Na semana passada, foi publicada a Resolução Nº 2.314 do Conselho Federal de Medicina, que define e regulamenta a telemedicina, designando-a como o exercício da medicina mediado por Tecnologias Digitais, de Informação e de Comunicação. O ato vem após longa revisão da resolução 2.227/2018, revogada em 2019, logo depois de ser publicada, em virtude do grande número de manifestações de médicos e entidades da classe discordando de vários pontos do documento. Agora, aquilo que gerava insegurança em alguns médicos e pacientes e causava furor em visionários e entusiastas de várias startups ficou muito mais claro e seguro para todas as partes envolvidas.
Havia várias ressalvas ao uso da telemedicina, seja por desconhecimento, seja por ainda permanecerem arraigados os velhos preceitos da academia médica. Contudo, veio a pandemia e nos vimos obrigados a mudar conceitos e quebrar preconceitos.
Pessoalmente ressabiado em atender por uma tela de computador alguém que nunca tinha visto antes, acabei cedendo em avaliar uma senhora por insistência de outra paciente minha, amiga da família.

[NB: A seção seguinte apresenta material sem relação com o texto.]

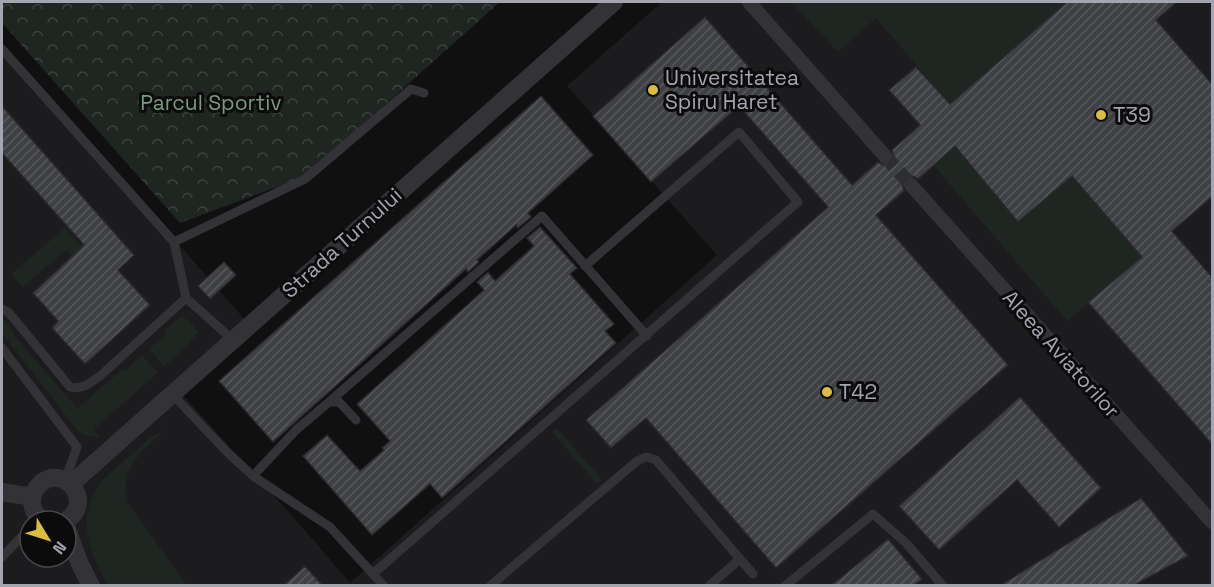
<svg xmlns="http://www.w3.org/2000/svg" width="1214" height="587" viewBox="0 0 1214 587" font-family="'Space Grotesk',sans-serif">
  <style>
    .built { fill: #1c1c1e; fill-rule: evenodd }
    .grass { fill: #1f2520 }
    .park { fill: url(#park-crowns) }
    .building { fill: url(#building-hatch); stroke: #2a2a2d; stroke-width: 1.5 }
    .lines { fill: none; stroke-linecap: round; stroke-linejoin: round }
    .pedestrian-tunnel { stroke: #2d2e31; stroke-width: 14; stroke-dasharray: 14 7; stroke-linecap: butt }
    .service { stroke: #333337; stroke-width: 9 }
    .pedestrian { stroke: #333337; stroke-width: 14 }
    .minor { stroke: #333337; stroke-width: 18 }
    .poi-dot { fill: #dbbc3e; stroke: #0b0b0c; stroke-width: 2 }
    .labels { text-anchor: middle; stroke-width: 6; stroke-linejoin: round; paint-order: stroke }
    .poi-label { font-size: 21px; fill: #a3a5b0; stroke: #0b0b0c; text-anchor: start }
    .park-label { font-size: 21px; fill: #7c9982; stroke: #0b0b0c }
    .street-label { font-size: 21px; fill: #a3a5b0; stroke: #0b0b0c }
  </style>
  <defs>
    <pattern id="park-crowns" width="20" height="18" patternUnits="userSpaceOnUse" patternTransform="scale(1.5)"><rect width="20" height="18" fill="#1f2520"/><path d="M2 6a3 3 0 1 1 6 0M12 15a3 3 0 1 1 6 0" fill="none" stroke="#3c423e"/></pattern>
    <pattern id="building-hatch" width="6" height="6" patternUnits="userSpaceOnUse" patternTransform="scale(1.5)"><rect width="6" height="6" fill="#3f4044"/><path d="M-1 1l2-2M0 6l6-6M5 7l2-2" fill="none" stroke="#58595c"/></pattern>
  </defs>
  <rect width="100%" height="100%" fill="#101011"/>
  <path class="built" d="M 662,2 L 1212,2 L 1212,585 L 2,585 L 2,43 L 253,329 L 181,393 L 310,536 L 350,583 L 717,255 L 567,86 ZM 30,521 L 66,521 L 66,557 L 30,557 Z"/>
  <path class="grass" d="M 791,2 L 1067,2 L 950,104 L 876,18 L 838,52 Z
    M 955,146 L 1018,222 L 1072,176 L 1142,257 L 1067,321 L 933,165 Z
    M 65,228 L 110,277 L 99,286 L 66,250 L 23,287 L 11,274 Z
    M 181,316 L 190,321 L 198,332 L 188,345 L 164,367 L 149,349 L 166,334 L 164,331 Z
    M 2,319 L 9,325 L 18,340 L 77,408 L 123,369 L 125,371 L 142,355 L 158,373 L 94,429 L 101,438 L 87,436 L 77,430 L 2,333 Z
    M 557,428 L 602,480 L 597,484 L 552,432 Z
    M 165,429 C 143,452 120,466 127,502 L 187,585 L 108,585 C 88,551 75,515 102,480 L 149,439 Z"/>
  <path class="park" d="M 2,2 L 500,2 L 304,177 L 180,223 L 2,23 Z"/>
  <path class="building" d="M 1067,2 L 1177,2 L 1156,20 L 1212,84 L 1212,197 L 1172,231 L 1212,277 L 1212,444 L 1088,302 L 1142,257 L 1072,176 L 1018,222 L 955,146 L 918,179 L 913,176 L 905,178 L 902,183 L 904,191 L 876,215 L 1008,365 L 776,568 L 646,418 L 611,448 L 586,420 L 828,207 L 739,106 L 651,182 L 593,116 L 705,17 L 852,185 L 878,162 L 883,165 L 890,163 L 894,158 L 892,150 L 920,125 L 889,90 L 916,67 L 950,104 Z
    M 541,96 L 593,155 L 528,213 L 531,217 L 518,228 L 516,225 L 477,260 L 479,262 L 468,272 L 466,269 L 273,442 L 219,381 Z
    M 2,106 L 134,255 L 118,270 L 150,305 L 85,364 L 52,328 L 58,321 L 33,293 L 84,245 L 2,153 Z
    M 540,227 L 577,268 L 570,274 L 614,324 L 605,331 L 616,343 L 442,498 L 430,484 L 372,535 L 303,456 L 327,435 L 360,471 L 384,450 L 382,448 L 390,441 L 357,404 L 484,290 L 477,282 L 488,272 L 495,281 L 534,246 L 527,238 Z
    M 224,262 L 236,275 L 210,299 L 198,286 Z
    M 1020,397 L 1101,488 L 1059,527 L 1017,480 L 939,550 L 899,506 Z
    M 1141,498 L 1188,556 L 1134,585 L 1001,585 Z
    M 888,539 L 922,579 L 914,585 L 832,585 Z
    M 305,566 L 322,585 L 284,585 Z"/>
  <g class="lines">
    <path class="pedestrian-tunnel" d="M 885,156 L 911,185"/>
    <path class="service" d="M 2,49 L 174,242 L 305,179 L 411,89 L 424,93
      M 174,242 L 186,298 L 233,340
      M 2,309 L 8,312 L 15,320 L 70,387 C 82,390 90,383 100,376 L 186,298
      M 2,348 L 77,447 L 65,480
      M 172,394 L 227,452 L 253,476 L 330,527 L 384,586
      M 329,402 L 542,216 L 647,336
      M 253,476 L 296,430 L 329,402 L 339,402 L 356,420
      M 2,557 L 30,528
      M 740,559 L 753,574
      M 373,574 L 798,202 L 739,132 L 585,266
      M 490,586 L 637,461 L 646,457 L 656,460 L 740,559 L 709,586
      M 785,586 L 873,514 L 907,544 L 943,586"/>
    <path class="pedestrian" d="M 749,2 L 885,156
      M 911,185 L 1212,522"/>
    <path class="minor" d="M 71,484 L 614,2
      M 2,492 L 32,497
      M 43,521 C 36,516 32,510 32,501 C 32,494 35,489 40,484 C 63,463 96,501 66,521
      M 66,526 L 79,562 L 91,586"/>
  </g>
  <g class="poi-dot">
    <circle cx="653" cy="90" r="6"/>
    <circle cx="1101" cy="115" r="6"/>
    <circle cx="827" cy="392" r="6"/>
  </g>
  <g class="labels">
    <g class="poi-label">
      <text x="665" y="85">Universitatea<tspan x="665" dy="24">Spiru Haret</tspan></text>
      <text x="1113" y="122">T39</text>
      <text x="839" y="399">T42</text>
    </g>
    <g class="park-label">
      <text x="211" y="110">Parcul Sportiv</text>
    </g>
    <g class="street-label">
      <text transform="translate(342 243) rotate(-42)" y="7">Strada Turnului</text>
      <text transform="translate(1061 354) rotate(48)" y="7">Aleea Aviatorilor</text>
    </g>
  </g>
  <rect width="1214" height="587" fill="none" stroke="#a3a5b0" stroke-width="6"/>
  <g transform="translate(48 539) rotate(128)"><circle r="28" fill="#0b0b0c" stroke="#48494e" stroke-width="1.5"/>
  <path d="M0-4.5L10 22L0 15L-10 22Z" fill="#dbbc3e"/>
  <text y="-9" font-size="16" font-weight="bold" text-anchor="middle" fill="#a3a5b0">N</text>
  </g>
</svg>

E me surpreendi com o resultado. Mesmo a distância, foi possível estabelecer um diagnóstico e instituir uma terapia que teve resultado bastante satisfatório, ficando nosso contato reservado para um segundo momento mais propício e menos perigoso. E criamos uma relação médico-paciente, ainda que fisicamente estivéssemos em locais distintos.

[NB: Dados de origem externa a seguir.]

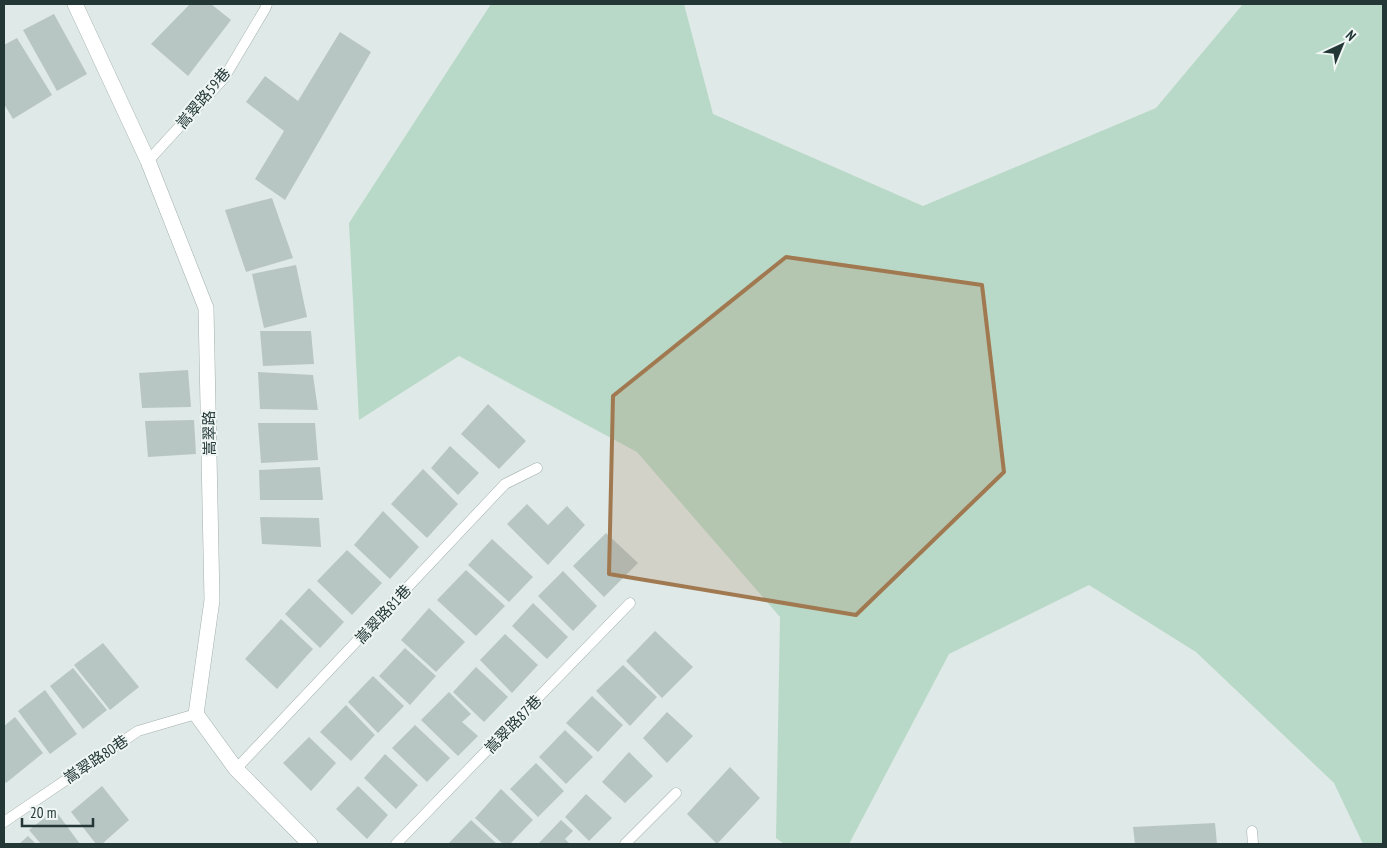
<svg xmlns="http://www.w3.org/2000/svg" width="1387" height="848" font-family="'PT Sans Narrow','Noto Sans TC',sans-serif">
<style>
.green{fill:#b9d9c8}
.building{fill:#b8c6c3}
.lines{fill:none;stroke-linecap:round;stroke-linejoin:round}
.service-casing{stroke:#a3b0ae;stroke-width:11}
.minor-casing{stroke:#a3b0ae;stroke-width:16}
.service{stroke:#fff;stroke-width:10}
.minor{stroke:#fff;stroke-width:15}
.marked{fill:#a17951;fill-opacity:0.2;stroke:#a17951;stroke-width:4;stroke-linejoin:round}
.labels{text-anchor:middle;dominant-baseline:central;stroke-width:4;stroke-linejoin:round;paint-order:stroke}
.street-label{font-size:15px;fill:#223736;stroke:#eff6f4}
</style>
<rect width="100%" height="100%" fill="#dfe9e7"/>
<path class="green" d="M491,4H684L713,114L923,206L1156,108L1243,4H1383V844H1363L1334,783L1196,652L1089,585L949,654L849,844H784L776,838L780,617L637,452L459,356L359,420L349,223Z"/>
<g class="building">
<path d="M190,4H211L231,20L188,76L151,44Z"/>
<path d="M54,14L87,74L57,91L23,30Z"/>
<path d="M340,32L371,52L285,200L255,179L284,131L246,102L265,76L298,101Z"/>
<path d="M17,38L52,95L13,119L4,104V45Z"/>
<path d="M272,198L293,258L246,272L225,210Z"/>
<path d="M296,265L307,317L264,328L252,274Z"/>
<path d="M260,331H311L314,364L263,366Z"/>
<path d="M188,370L191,407L142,408L139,373Z"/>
<path d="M258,372L313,375L318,410L260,409Z"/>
<path d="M488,404L526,441L499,469L461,434Z"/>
<path d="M194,420L196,454L148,457L145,421Z"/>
<path d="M258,423H315L318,460L261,463Z"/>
<path d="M450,446L479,473L458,495L431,468Z"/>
<path d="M320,467L323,500H260L259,470Z"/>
<path d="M423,469L458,504L427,538L391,504Z"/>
<path d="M527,504L548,525L567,506L585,525L548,565L507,524Z"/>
<path d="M383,511L419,547L390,579L354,545Z"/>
<path d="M260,517L319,518L321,547L262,544Z"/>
<path d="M606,533L638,563L604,597L573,566Z"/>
<path d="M492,539L533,577L509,602L468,565Z"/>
<path d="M347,550L382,583L352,615L317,581Z"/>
<path d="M466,570L505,606L476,636L437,600Z"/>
<path d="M563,571L597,606L573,631L538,596Z"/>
<path d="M309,588L344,622L320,648L285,614Z"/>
<path d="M533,603L568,637L547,659L512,626Z"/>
<path d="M429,608L465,642L436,672L401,640Z"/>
<path d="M281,619L313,649L277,689L245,659Z"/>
<path d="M655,631L693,667L662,698L626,661Z"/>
<path d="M505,634L538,665L512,693L480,660Z"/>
<path d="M103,643L139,687L110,710L74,665Z"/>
<path d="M405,648L436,676L410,705L379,676Z"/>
<path d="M623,665L657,697L630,726L596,691Z"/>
<path d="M476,667L508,697L484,722L453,692Z"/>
<path d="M73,668L107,710L83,729L50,686Z"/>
<path d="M373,676L404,706L378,733L348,702Z"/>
<path d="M45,690L77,734L50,754L18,711Z"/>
<path d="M449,692L471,714L462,722L478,736L458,756L421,720Z"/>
<path d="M592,696L623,725L598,752L566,723Z"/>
<path d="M346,705L375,735L351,761L320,732Z"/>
<path d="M667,712L693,736L667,763L643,738Z"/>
<path d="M15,717L43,753L6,783L4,780V726Z"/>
<path d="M415,725L450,758L427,782L392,748Z"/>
<path d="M565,730L593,757L566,784L539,757Z"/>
<path d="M309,737L336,763L311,791L283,763Z"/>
<path d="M629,752L653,776L625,803L602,782Z"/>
<path d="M385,754L418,785L396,809L364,778Z"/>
<path d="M536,763L564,791L538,817L510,789Z"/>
<path d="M730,767L760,798L717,844L687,814Z"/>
<path d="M102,786L129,820L102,844H96L71,812Z"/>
<path d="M358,786L388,815L367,839L336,809Z"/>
<path d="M501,789L533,820L510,844H503L475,818Z"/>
<path d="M586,794L612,818L589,841L565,817Z"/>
<path d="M55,810L80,844H41L29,830Z"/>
<path d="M471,820L497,844H448Z"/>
<path d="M561,820L573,831L565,839L570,844H538Z"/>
<path d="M1215,823L1217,844H1135L1133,827Z"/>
<path d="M28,836L36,844H19Z"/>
</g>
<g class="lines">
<defs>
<g id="service">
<path d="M148,161L224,78L265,9L267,4"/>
<path d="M236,769L505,484L537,468"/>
<path d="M4,822L138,731L196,714"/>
<path d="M1252,831L1253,844"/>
<path d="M396,844L630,603"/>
<path d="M625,844L676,793"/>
</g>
<path id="minor" d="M75,4L148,161L206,308L212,600L196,714L236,769L310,844"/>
</defs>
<use href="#service" class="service-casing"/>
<use href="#minor" class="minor-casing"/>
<use href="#service" class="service"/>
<use href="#minor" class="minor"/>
</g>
<path class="marked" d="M786,257L982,285L1004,472L856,615L609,574L613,396Z"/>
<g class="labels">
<g class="street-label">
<text transform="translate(203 98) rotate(-50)">嵩翠路59巷</text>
<text transform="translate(209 433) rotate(-91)">嵩翠路</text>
<text transform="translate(383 614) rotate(-47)">嵩翠路81巷</text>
<text transform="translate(513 724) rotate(-46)">嵩翠路87巷</text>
<text transform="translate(96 759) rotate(-34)">嵩翠路80巷</text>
</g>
</g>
<rect width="1387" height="848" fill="none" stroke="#223736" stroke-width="10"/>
<g transform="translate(1342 45) rotate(44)" stroke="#eff6f4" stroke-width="4" paint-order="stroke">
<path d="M0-4L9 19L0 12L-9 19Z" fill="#223736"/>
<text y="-8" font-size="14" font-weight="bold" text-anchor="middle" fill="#223736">N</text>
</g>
<path d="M22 818v8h71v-8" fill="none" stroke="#223736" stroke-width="2.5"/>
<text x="30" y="818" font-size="15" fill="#223736" stroke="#eff6f4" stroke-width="4" paint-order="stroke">20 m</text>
</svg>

O fascinante é que a telemedicina não consiste somente na realização de uma consulta por meio de um software de conferência online. Ela abrange da conexão de sua casa com o serviço de saúde de sua referência ou com seu home care até projetos de hospitais híbridos.
Isso mesmo. Assim como o trabalho em regime híbrido, dividido entre casa e empresa, o futuro prevê hospitais híbridos.
Um estudo piloto realizado na Mayo Clinic, nos Estados Unidos, procurou validar o conceito deste tipo de serviço. O paciente tem alta antes do habitual, seguindo rigorosos critérios para tal, e fica em sua casa, onde está instalado um totem conectado diretamente à equipe hospitalar multiprofissional que lhe presta assistência.
O sistema permite transferência de dados vitais, relato de sintomas, retirada de dúvidas, confirmação do uso correto das medicações etc. Caso necessário, é ativada uma cadeia de ações, incluindo acesso venoso, entrega e administração de medicação, fisioterapia e enfermagem na casa do paciente.
Ainda dentro das possibilidades da telemedicina tem-se a criação e disseminação de conhecimento médico remoto e criação de redes virtuais de discussão, diagnósticos e suporte a tomadas de decisão. Tudo com o apoio de inteligência artificial.
Mas e o contato médico? E o olho no olho durante a consulta? A primeira avaliação?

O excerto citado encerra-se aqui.